The computer I use at home – I’ve had this since 2012, still works well for me.

It’s been a little over 40 hours since I’ve deactivated Facebook. Yes, I know – I talk about this like I’ve quit smoking (I smoked briefly when I was 18 in the fall of 1989 – hated it) or drinking (I’ve probably been drunk a handful of times in my life – enjoy a good beer here and there), but I think that’s how you have to treat Facebook – like it is an addiction.

I removed the bookmarks from Chrome and the various Facebook apps from my phone. By the way, why do you need THREE apps for Facebook? That seems wasteful, right? Why not have an app that can update your pages, post, and message your friends all in the SAME app? Am I missing something here, or what?

About a year and a half ago, I mentioned a Star Trek TNG episode called “The Game” where everyone on the Enterprise gets addicted by a game because when you do well on it, it releases some sort of positive impulses to the user’s brain. That’s what I think Facebook has become – an unhealthy addiction.  If so-and-so from your childhood posts, it encourages you to post. If your best friend is a supporter of candidate X as opposed to candidate Y, you get feelings of repulsion, superiority, and inferiority.

Stop the madness – we’re better than this.

I’m feeling much better psychologically – though I sometimes find myself looking up at Chrome and looking for that bookmark for Facebook out of instinct. It’s just a matter of time before my conditioning of all these years breaks.

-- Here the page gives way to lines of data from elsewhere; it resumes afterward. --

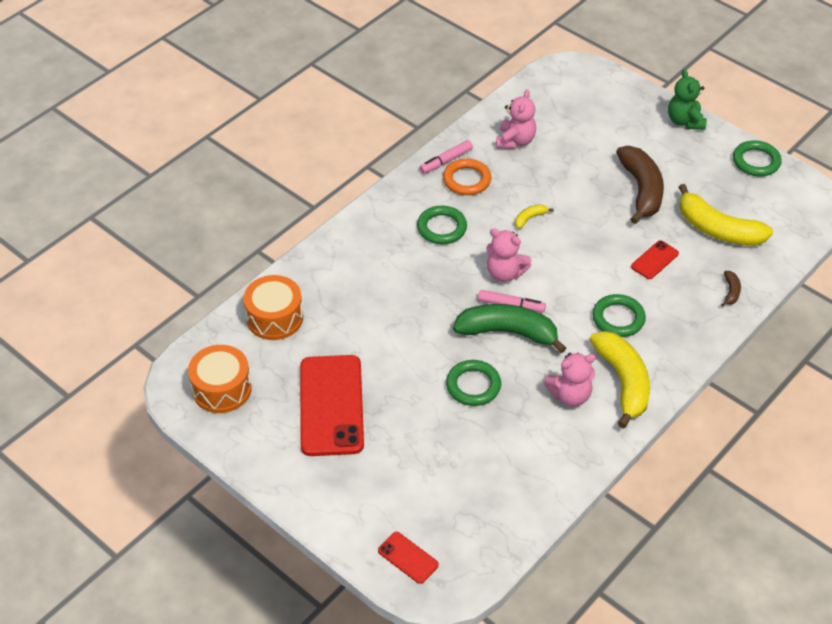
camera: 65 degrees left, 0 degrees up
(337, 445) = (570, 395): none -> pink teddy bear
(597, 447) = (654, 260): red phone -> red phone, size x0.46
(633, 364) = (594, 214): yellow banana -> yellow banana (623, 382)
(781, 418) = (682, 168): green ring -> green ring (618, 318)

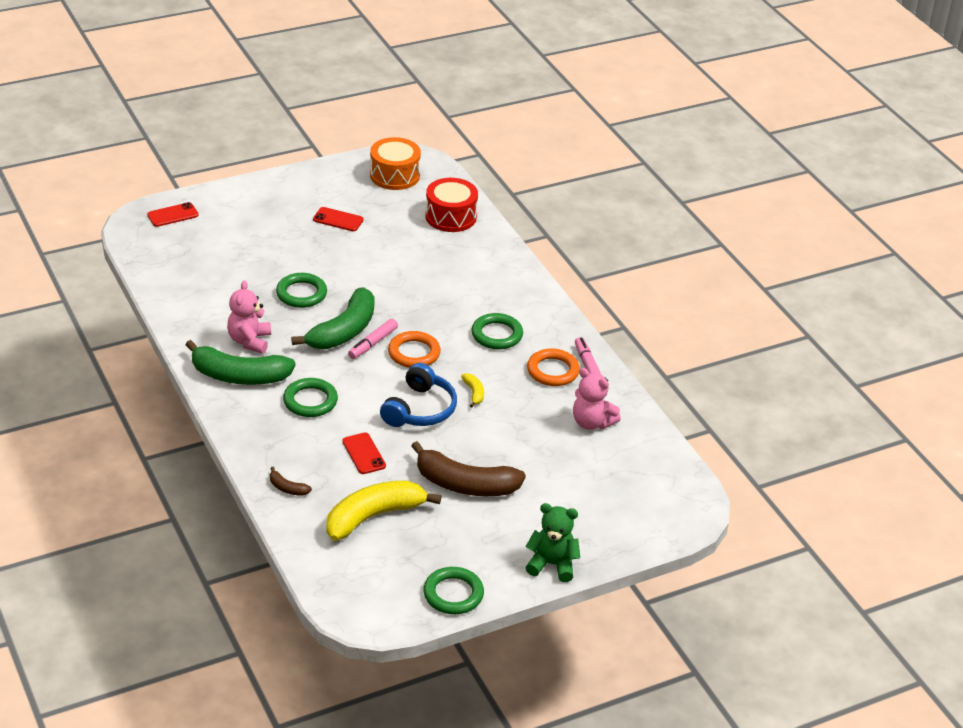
camera: 110 degrees right, 10 degrees down
(274, 318) = (451, 217): orange drum -> red drum
(331, 405) = (338, 220): red phone -> red phone, size x0.46
(505, 273) = (414, 353): pink teddy bear -> orange ring
(575, 244) = (420, 409): none -> blue headphones
(623, 382) = (239, 376): yellow banana -> green banana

Life After (Or Without) Facebook


Full disclosure: I wasn’t going to do this until March 1st, but I found myself sitting in my office on Monday afternoon (February 26th), wondering: why not do this now?

With that thought, I have deactivated my Facebook, Tumblr, and Instagram accounts that particular afternoon. It just hit me – why do I need to be on all of these things? To be on a device with all of my relatives, former friends and classmates – so they can, to some extent, watch over me and judge me. It began to feel more and more like some sort of grandiose psychological experiment. Therefore, why is this important to ME?

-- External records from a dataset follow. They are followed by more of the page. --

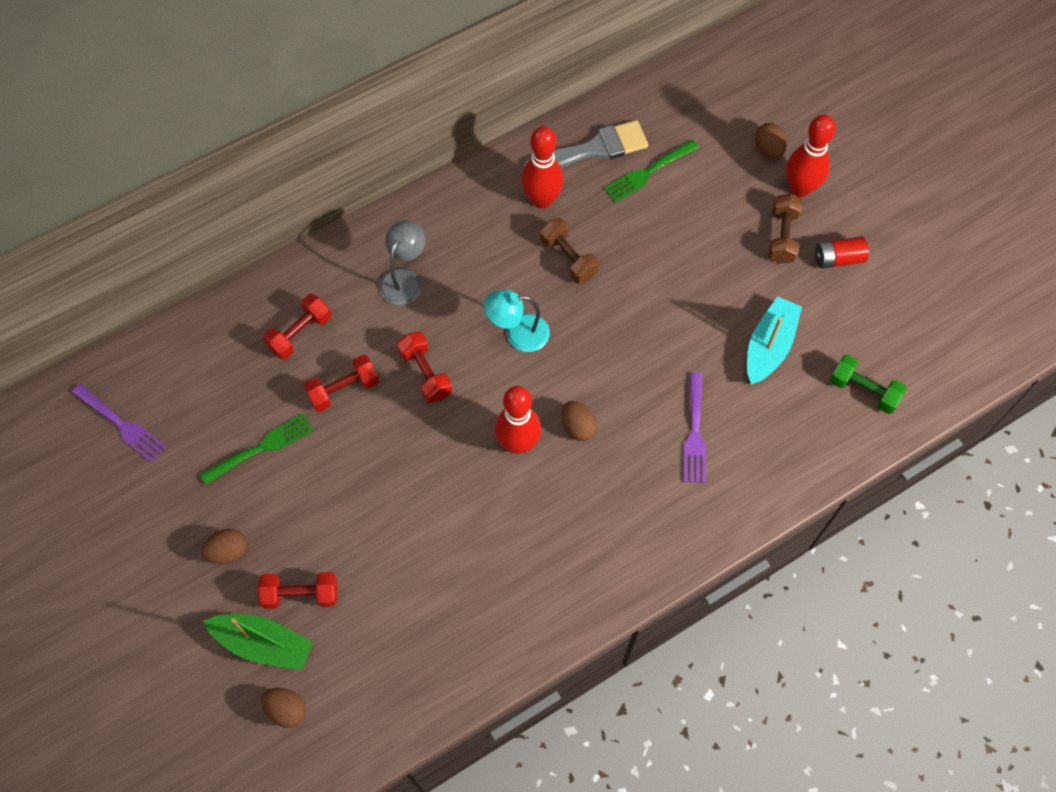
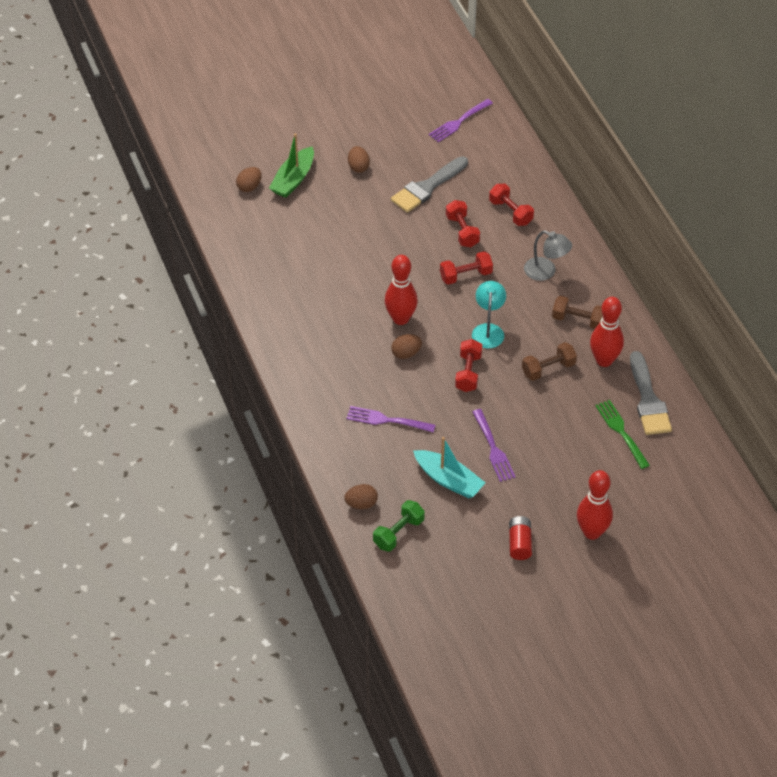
camera: 100 degrees right, 15 degrees down
(262, 448) = (427, 187): green fork -> grey brush
(301, 594) = (321, 199): red dumbbell -> red dumbbell (468, 373)
(708, 303) = (493, 448): none -> purple fork
(768, 149) = (635, 518): brown egg -> brown egg (361, 504)
(782, 236) = (546, 510): brown dumbbell -> brown dumbbell (578, 320)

I enjoy Twitter. I enjoy blogging. These things will remain around in my social media life. I don’t intend to stop blogging unless God has other plans for me he’s yet to tell me about, and that will ultimately happen one day – because that day hits all of us.

The idea really began to percolate in my brain this past weekend. There was a story in the news out of South Florida about a “town hall” CNN had staged in light of the school shooting that killed 17 in Broward County. One of the students claimed elements of the show were essentially rigged, and I publicly posted on Facebook (based on some of my own media dealings) that this was probably true.

Most people liked what I had said – but what I thought was weird was who had objected to my observations directly. One was a classmate who only chats with me to disagree. The other was someone who was a friend of one of my high school friends who I don’t believe I’ve ever met, reminding me when I pointed out that when the Pinellas Park High School shooting occurred in 1988 we didn’t blame President Reagan – he reminded me that Reagan himself survived an assassination attempt in 1981.

It was a valid point, and I conceded as such. But when people go way out of what you perceive as “their way” (again – my perception, not theirs) to argue with you, what does that say about the arguments, and thus, about us?

Hence this experiment. Facebook makes me feel most times like I’m in a padded room, wearing a straight jacket I can’t get out of. Those who want to reconnect with me will find the way to do it. I’ll lose some of the connections I’ve made and enjoyed, sure – there’s a sort of social media Darwinism that will take place, I suppose. But why not give it a try? I might actually feel a little better about life, and how is that bad if that’s what winds up happening?

I’ll probably get back to this in the days ahead. Bear with me.